• [EXTRAIT DU DOCUMENT]

==========

Quelle « audience » ? Il ne s’agit pas seulement d’en mesurer le nombre mais la qualité. Le lecteur, l’auditeur et le téléspectateur font tous l’objet d’études très poussées d’organismes spécialisés permettant aux régies de publicité des medias concernés de se « vendre » mieux aux annonceurs qui cherchent tel ou tel type de « client ». Ces études ne peuvent évidemment pas être négligées et l’on en conçoit aisément l’importance qu’elles représentent tant pour le directeur de la régie de publicité ainsi que pour le directeur des ventes.
Françoise Giroud disait : « La première question à laquelle il faut répondre quand on crée un journal, c’est “Qui parle à qui ?” ». Quoique vous fassiez, vous dépendez de votre lecteur, de votre public, de votre audience – quel que soit le support et sa périodicité, puisque celui-ci vit grâce à deux types de recettes : celles de la vente et celles de la publicité. Cela pèse directement sur le directeur de la rédaction qui doit travailler en étroite collaboration avec les directeurs des ventes et de la publicité.
Dans ce contexte se pose la question plus vaste de la déontologie. Qu’entend-on par déontologie ? Souvent on la confond avec l’objectivité et l’honnêteté dans la présentation des faits.
Ce n’est pas tout à fait un hasard si l’objectivité évoque l’objectif d’un appareil photographique. En effet, dans les rédactions, on discute de “l’optique du journal”, de son “angle de vue”, du “point de vue” que l’on adopte pour la rédaction d’un article. De cela on peut facilement déduire que l’objectivité n’existe pas puisque tout dépend de l’angle choisi.
En revanche existe bien l’honnêteté dans la présentation des faits, c’est-à-dire le choix de sources fiables, la vérification, le recoupement des données – à condition qu’on en ait le temps. Pour pallier le manque de temps, il faut développer des réflexes, en accord avec les chartes, les codes de déontologie mis en œuvre dans chaque rédaction – mais qui lui sont propres.
Se pose la question alors qui fait l’objet d’un débat à l’intérieur de la profession de savoir s’il ne faudrait pas créer un « ordre » des journalistes à l’instar de l’ordre des médecins ou de l’ordre des notaires. La réponse est généralement négative car la particularité de notre métier, qui est un métier d’opinion où les journalistes ne sont pas interchangeables, fait qu’il est très difficile d’admettre que l’on puisse être jugé par un confrère qui statuerait sur des « opinions ».

==========

• [CONSIGNES]
(1) Recopiez fidèlement le passage de l'extrait sur l'audience et la déontologie des journalistes qui commence aux mots « Ce n’est pas » et s'arrête après « de l’angle choisi. ».
(2) Rédigez la suite de l'extrait sur l'audience et la déontologie des journalistes, en reprenant juste après sa dernière phrase.

• [SECTION DES DONNÉES]
==========

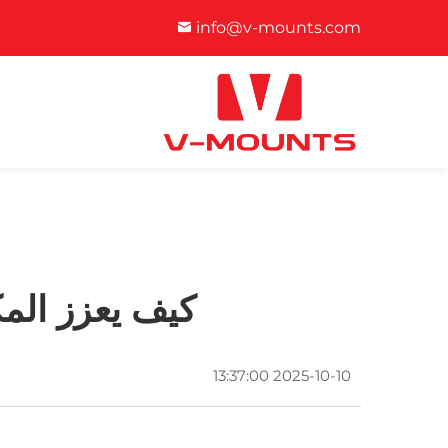
info@v-mounts.com
كيف يعزز المكت
2025-10-10 13:37:00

==========

• [RÉPONSES AUX CONSIGNES]
(1)
Ce n’est pas tout à fait un hasard si l’objectivité évoque l’objectif d’un appareil photographique. En effet, dans les rédactions, on discute de “l’optique du journal”, de son “angle de vue”, du “point de vue” que l’on adopte pour la rédaction d’un article. De cela on peut facilement déduire que l’objectivité n’existe pas puisque tout dépend de l’angle choisi.

(2)
J’ai évoqué précédemment le Conseil supérieur de l’audiovisuel en rappelant qu’il avait relevé 36 manquements aux principes de la communication audiovisuelle dans les informations diffusées sur les attentats du 7 janvier. Qui sont les neuf membres de ce CSA ? Un haut fonctionnaire, des universitaires et trois journalistes. Or il apparaît que les plus sévères à l’égard de la presse sont les trois journalistes. On comprend donc que les journalistes soient réticents à se laisser “juger” par des confrères toujours susceptibles de manquer eux-mêmes d’objectivité.
Alain Duhamel :
Tous les journalistes sont-ils de gauche ? Ma thèse personnelle est que les journalistes, dans leur grande majorité, sont de gauche et que les medias, dans une majorité à peu près comparable, sont de droite.
On sait qu’il y a une majorité de journalistes de gauche grâce à des sondages spécifiques après chaque grande élection. Les raisons sont diverses : statut social des journalistes, esprit critique qui porte à contester l’ordre établi, formation qui n’est pas dénuée d’idéologie, etc.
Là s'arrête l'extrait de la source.